The briefing was linked to Breton’s visit to the offices of the EU Agency for the Space Programme (EUSPA), the former European Agency for Global Navigation Satellite Systems that was rebranded, with an expanded mandate, earlier this year. EUSPA’s focus will expand beyond the Galileo satellite navigation program to include the Copernicus series of Earth observation satellites as well as satellite communications and space situational awareness.

The creation of EUSPA led some in the European space community to believe the EU was trying to create a competitor to the European Space Agency, an independent organization outside the EU umbrella. Both the EU and ESA have worked to clarify that EUSPA will carry out different roles than ESA, focusing more on operations than research and development.
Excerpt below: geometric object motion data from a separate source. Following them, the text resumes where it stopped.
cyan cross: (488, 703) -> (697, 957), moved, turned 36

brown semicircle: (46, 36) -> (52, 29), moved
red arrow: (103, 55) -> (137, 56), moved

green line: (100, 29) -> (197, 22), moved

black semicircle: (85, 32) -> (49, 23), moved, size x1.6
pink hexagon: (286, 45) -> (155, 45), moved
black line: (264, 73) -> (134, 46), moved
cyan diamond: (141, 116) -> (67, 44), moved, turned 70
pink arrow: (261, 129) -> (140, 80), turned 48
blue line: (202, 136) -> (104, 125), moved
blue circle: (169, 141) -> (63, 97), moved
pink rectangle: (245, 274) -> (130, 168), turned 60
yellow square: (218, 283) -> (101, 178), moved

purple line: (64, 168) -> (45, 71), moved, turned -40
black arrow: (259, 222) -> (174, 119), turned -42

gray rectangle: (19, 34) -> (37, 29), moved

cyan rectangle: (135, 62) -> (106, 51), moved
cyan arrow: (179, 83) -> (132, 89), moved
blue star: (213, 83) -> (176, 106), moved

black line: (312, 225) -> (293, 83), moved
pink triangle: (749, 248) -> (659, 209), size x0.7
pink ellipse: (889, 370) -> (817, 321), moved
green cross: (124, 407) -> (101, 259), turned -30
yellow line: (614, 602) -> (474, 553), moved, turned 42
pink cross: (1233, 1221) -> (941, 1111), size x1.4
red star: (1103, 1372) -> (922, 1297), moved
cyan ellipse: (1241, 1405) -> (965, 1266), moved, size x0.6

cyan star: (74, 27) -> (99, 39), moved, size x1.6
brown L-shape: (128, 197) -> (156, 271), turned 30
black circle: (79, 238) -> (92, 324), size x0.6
“EUSPA is more focused, if I may say so, on exploitation of Galileo,” he said, and later with Copernicus. “ESA is more of the design architect for the future generation of our satellites.”

The EU and ESA are still finalizing what’s known as the Financial Framework Partnership Agreement that governs the roles and responsibilities of the two nations as they work on joint projects like Copernicus and Galileo. Breton said those negotiations are nearly complete, with a goal of completing it by June 22.

“I’m very happy with the cooperation that we have with the new director general of ESA,” he said, referring to Josef Aschbacher, who took over the job in March.